I think you're probably overestimating how much home cooks in the past would have measured anything at all, by volume or by weight. Historical cookbooks may give measurements, but most people weren't using cookbooks. Most people were just cooking by eye based on recipes they probably learned as kids. It was very common to buy baked goods from a local bakery in Europe for many centuries rather than producing them at home. Even if you're baking your own bread, it's pretty easy to mix your dough by eye and adjust it by feel while kneading if you're baking regularly.

Before the printing press, cookbooks were obviously not something a common person would own and would only have been used by people who were professionals serving the rich. Once cookbooks did become more common for working class people, it would only make sense for them to use the same measures that ingredients were sold in, which was by weight.

I wonder if there was a American frontier aspect, in that early American settlers would have been more likely to be buying flour, sugar, or other ingredients in large quantities to last them for a year or so, making it impossible to just buy the required amount exactly and harder to estimate the required amount by dividing whatever you have in half or quarters. I imagine settlers would also be less likely to carry a balance with them, while everyone would have some kind of cup to measure with.
posted by ssg at 9:33 PM on April 15, 2022 [4 favorites]


Elizabeth David gives fluid-ounce measurements to explain the difference between different kinds of cups and bowls used in English and French traditional informal recipes, so clearly it’s not estimating amounts by volume that’s novel. It’s something about normativity or about replacing measures by weight.
posted by clew at 9:34 PM on April 15, 2022 [2 favorites]

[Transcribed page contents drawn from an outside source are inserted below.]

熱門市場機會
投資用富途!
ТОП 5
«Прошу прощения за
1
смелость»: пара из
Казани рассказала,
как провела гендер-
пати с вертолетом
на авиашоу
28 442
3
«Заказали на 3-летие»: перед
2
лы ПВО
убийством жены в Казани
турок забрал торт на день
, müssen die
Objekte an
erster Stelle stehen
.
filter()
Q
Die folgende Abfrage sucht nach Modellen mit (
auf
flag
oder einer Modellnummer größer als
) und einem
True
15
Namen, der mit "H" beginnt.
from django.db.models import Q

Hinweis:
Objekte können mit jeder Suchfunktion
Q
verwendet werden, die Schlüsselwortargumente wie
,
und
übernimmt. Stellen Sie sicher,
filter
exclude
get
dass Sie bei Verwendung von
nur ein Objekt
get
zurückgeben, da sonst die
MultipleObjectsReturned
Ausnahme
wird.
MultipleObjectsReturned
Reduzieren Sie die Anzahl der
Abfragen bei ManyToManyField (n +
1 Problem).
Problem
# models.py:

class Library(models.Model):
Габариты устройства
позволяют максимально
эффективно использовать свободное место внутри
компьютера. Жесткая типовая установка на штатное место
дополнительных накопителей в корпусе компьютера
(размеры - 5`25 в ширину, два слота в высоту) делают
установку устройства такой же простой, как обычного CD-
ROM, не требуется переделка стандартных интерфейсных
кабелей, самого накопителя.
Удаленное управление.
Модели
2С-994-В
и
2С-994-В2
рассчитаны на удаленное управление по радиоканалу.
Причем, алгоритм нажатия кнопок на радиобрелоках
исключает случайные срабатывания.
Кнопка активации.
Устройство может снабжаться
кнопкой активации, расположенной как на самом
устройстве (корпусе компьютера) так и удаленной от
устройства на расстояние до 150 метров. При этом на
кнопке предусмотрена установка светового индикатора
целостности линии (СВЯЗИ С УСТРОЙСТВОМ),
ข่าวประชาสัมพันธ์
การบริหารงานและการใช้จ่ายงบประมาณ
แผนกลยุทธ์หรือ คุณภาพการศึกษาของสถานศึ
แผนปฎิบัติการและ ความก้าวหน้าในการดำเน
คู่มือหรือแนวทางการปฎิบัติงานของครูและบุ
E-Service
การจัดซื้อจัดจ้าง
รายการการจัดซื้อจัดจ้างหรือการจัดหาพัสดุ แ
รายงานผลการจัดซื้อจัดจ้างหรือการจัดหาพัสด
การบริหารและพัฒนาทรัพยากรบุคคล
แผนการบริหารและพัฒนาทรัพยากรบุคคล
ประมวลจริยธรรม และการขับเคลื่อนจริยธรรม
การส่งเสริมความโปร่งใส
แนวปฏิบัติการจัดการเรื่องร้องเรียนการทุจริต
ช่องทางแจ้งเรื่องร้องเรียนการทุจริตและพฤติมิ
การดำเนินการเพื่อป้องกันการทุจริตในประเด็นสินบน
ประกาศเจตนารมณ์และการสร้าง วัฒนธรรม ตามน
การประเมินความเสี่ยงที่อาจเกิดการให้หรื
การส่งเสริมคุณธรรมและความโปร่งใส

The existence of the "fluid ounce" is a result of the American system of units diverging from what we now call Imperial units in the UK. The US wanted to rationalise units at a time when there were competing standards (mostly split by types of goods, rather than countries of origin), and came up with a compromise that wasn't as dramatic as the metric system, but had similar aims: one pint is now one pound of water, and you can count smaller units of volume equivalent to one ounce of water. It is an incredible improvement on the Imperial system, and yet still a far cry from the advantages of SI.

I wonder if fixing units of volume made them more approachable to people who had previously had only weight as a standard. If you've just made cups, pints, quarts, gallons and bushels a federal standard, then it might have encouraged adoption.
posted by rum-soaked space hobo at 3:09 AM on April 16, 2022


Best answer: "Why was measuring ingredients by weight uncommon in North America until recently when it has been the norm in Europe for centuries."

Ber Wilson goes into detail in her book Consider the Fork. I’ve only got the audiobook (highly recommend) so I can’t go back and double check but I’m pretty sure it’s to do with Fannie Farmer’s influence and popularity. It also has something to do with the colonisation of America and not being able to carry weights.
posted by poxandplague at 4:50 AM on April 16, 2022 [3 favorites]


Just wanted to second the recommendation of Consider the Fork. There's a good part of a chapter on the US shift from scales to cups, and yes it involves the frontier mentality and Fannie Farmer, but I really wouldn't be doing it justice if I tried to summarise it. She writes beautifully; do seek it out!